Your assignment: Pictures aside, return every line below exactly as written.

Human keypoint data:

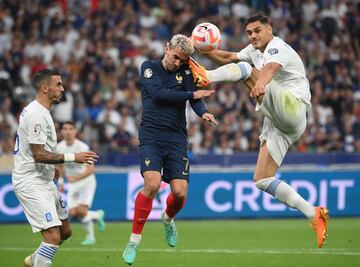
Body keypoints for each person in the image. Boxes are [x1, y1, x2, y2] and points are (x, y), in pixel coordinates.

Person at [189, 13, 329, 248]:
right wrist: (205, 51)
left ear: (269, 29)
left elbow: (270, 69)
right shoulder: (254, 49)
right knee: (262, 179)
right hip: (280, 123)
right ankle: (314, 214)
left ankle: (206, 78)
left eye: (256, 31)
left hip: (293, 107)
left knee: (245, 68)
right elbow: (228, 57)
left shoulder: (277, 47)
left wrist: (261, 83)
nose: (252, 35)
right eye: (249, 32)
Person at [122, 34, 217, 265]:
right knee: (152, 184)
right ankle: (134, 241)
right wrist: (192, 94)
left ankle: (167, 219)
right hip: (151, 137)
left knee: (180, 193)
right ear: (167, 49)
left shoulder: (185, 72)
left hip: (176, 139)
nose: (177, 63)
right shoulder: (149, 68)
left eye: (182, 61)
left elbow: (195, 99)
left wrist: (202, 110)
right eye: (175, 57)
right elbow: (159, 94)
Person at [12, 69, 98, 267]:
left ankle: (34, 261)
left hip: (44, 179)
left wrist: (53, 170)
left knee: (65, 232)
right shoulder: (35, 114)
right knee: (52, 237)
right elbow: (38, 154)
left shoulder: (43, 112)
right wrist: (72, 158)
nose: (62, 88)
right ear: (45, 88)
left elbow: (42, 151)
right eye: (58, 84)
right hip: (30, 182)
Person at [56, 121, 106, 245]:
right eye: (65, 129)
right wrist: (61, 181)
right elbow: (60, 166)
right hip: (73, 182)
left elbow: (90, 169)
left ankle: (91, 238)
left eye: (70, 129)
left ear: (75, 131)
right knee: (73, 212)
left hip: (86, 182)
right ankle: (97, 215)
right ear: (61, 131)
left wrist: (76, 178)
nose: (68, 131)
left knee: (82, 211)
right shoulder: (59, 147)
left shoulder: (82, 147)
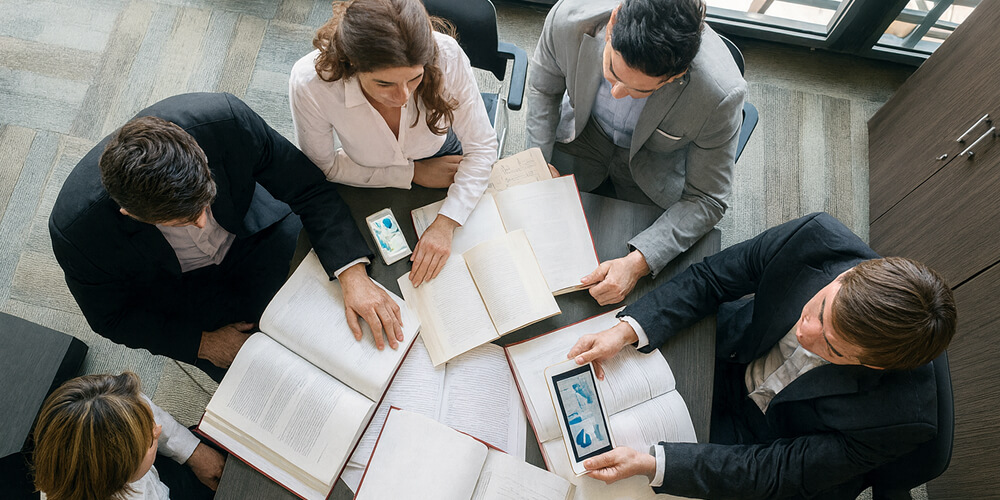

Answer box:
Body keypoints for each person in the image. Boxes are [x1, y1, x2, y2] and points are (x, y), in pixel coordinates.

Person at [189, 13, 329, 248]:
right wrist: (205, 51)
left ear: (269, 29)
left elbow: (270, 69)
right shoulder: (254, 49)
right knee: (262, 179)
right hip: (280, 123)
right ankle: (314, 214)
left ankle: (206, 78)
left eye: (256, 31)
left hip: (293, 107)
left knee: (245, 68)
right elbow: (228, 57)
left shoulder: (277, 47)
left wrist: (261, 83)
nose: (252, 35)
right eye: (249, 32)
Person at [122, 34, 217, 265]:
right knee: (152, 184)
right ankle: (134, 241)
right wrist: (192, 94)
left ankle: (167, 219)
right hip: (151, 137)
left knee: (180, 193)
right ear: (167, 49)
left shoulder: (185, 72)
left hip: (176, 139)
nose: (177, 63)
right shoulder: (149, 68)
left eye: (182, 61)
left elbow: (195, 99)
left wrist: (202, 110)
right eye: (175, 57)
right elbow: (159, 94)
Person at [12, 69, 98, 267]:
left ankle: (34, 261)
left hip: (44, 179)
left wrist: (53, 170)
left knee: (65, 232)
right shoulder: (35, 114)
right knee: (52, 237)
right elbow: (38, 154)
left shoulder: (43, 112)
right wrist: (72, 158)
nose: (62, 88)
right ear: (45, 88)
left elbow: (42, 151)
right eye: (58, 84)
right hip: (30, 182)
Person at [56, 121, 106, 245]:
right eye: (65, 129)
right wrist: (61, 181)
right elbow: (60, 166)
right hip: (73, 182)
left elbow: (90, 169)
left ankle: (91, 238)
left eye: (70, 129)
left ear: (75, 131)
right knee: (73, 212)
left hip: (86, 182)
right ankle: (97, 215)
right ear: (61, 131)
left wrist: (76, 178)
nose: (68, 131)
left knee: (82, 211)
right shoulder: (59, 147)
left shoulder: (82, 147)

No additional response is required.